- What you need to do
Exactly and only the lines from the one with "tape measure: present" through the last line of the records need to be set down; please skip the pictures.

Records excerpted from a collection
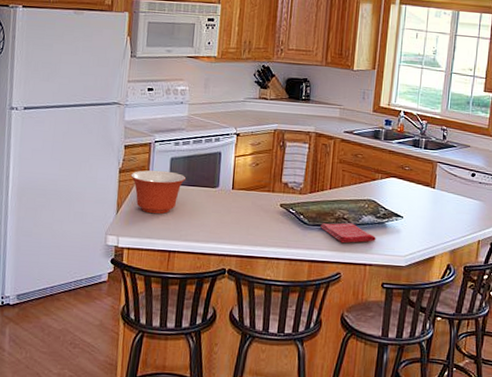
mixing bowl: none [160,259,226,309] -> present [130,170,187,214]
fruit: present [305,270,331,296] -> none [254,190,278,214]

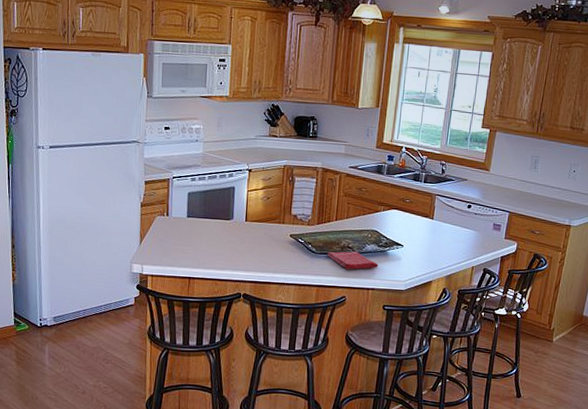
mixing bowl: present [130,170,187,214] -> none [151,204,203,244]

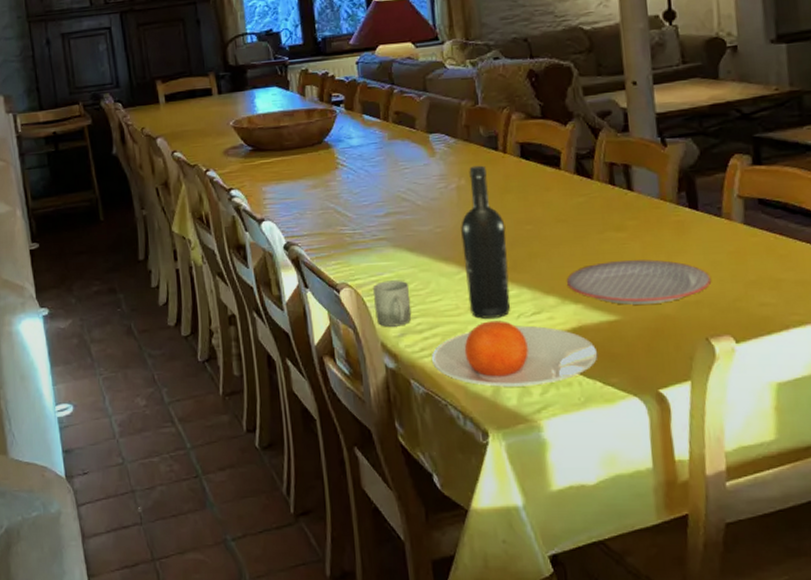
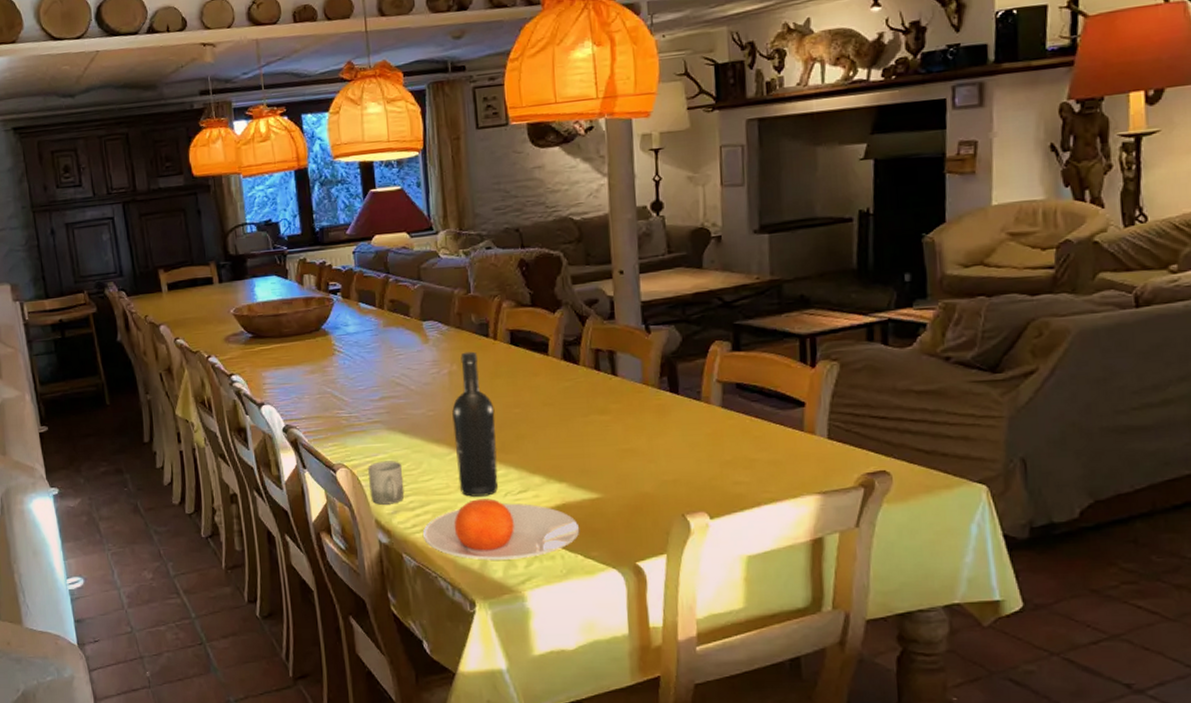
plate: present [566,259,712,305] -> none [551,441,689,484]

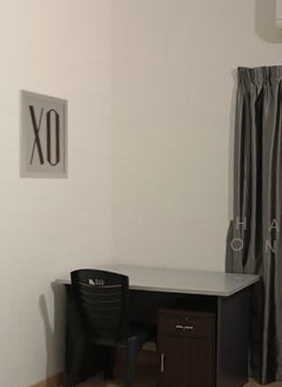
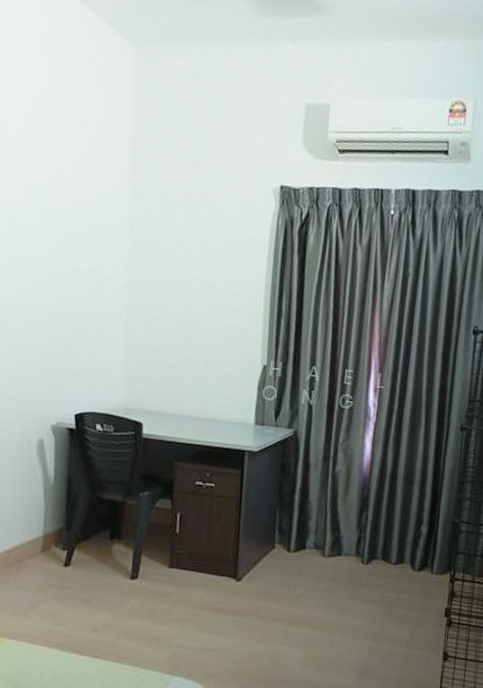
wall art: present [18,88,69,180] -> none [16,194,78,306]

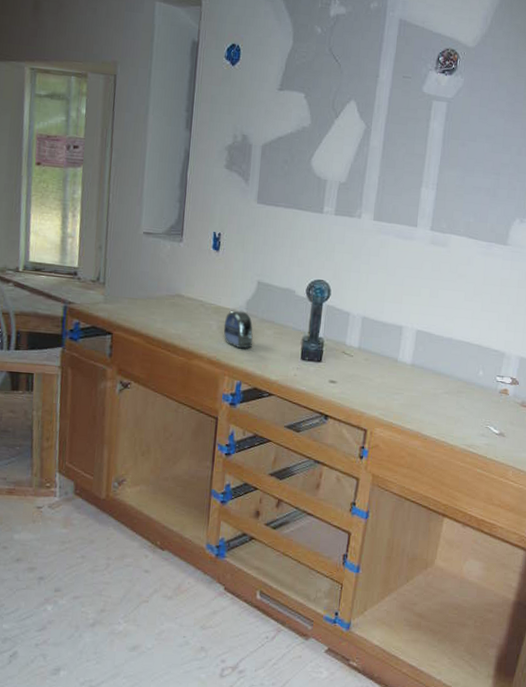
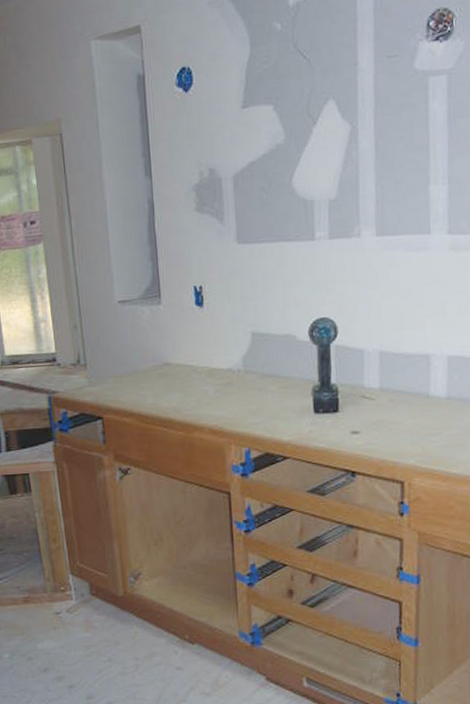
tape measure: present [223,310,253,349] -> none [221,369,256,412]

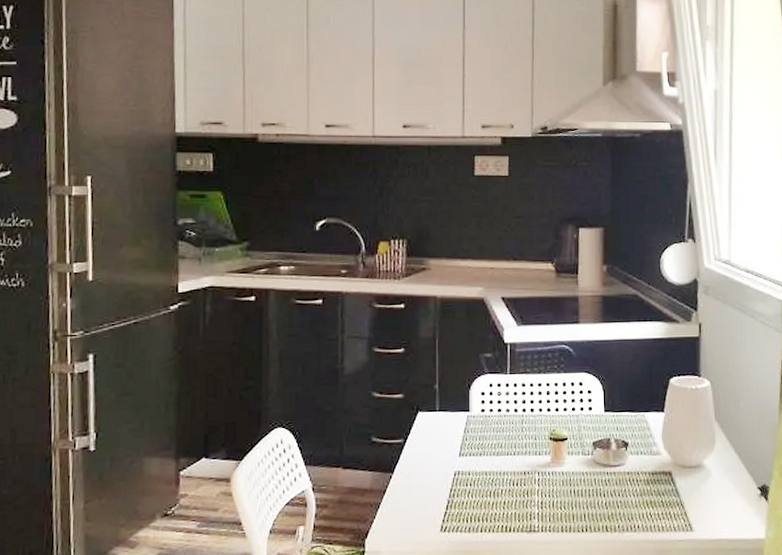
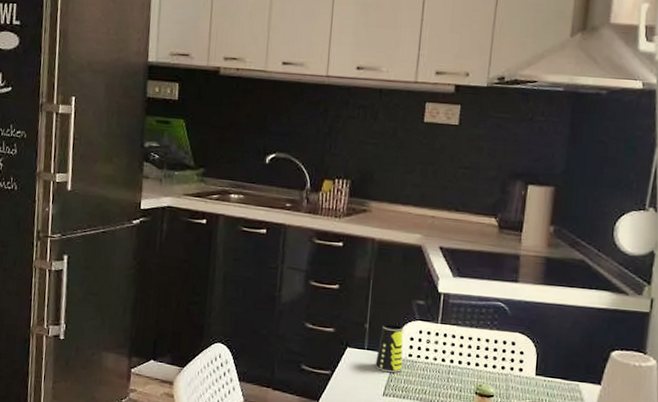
cup: none [449,381,476,432] -> present [375,324,403,373]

- Finished task
tape measure: present [223,310,253,349] -> none [221,369,256,412]

cup: none [449,381,476,432] -> present [375,324,403,373]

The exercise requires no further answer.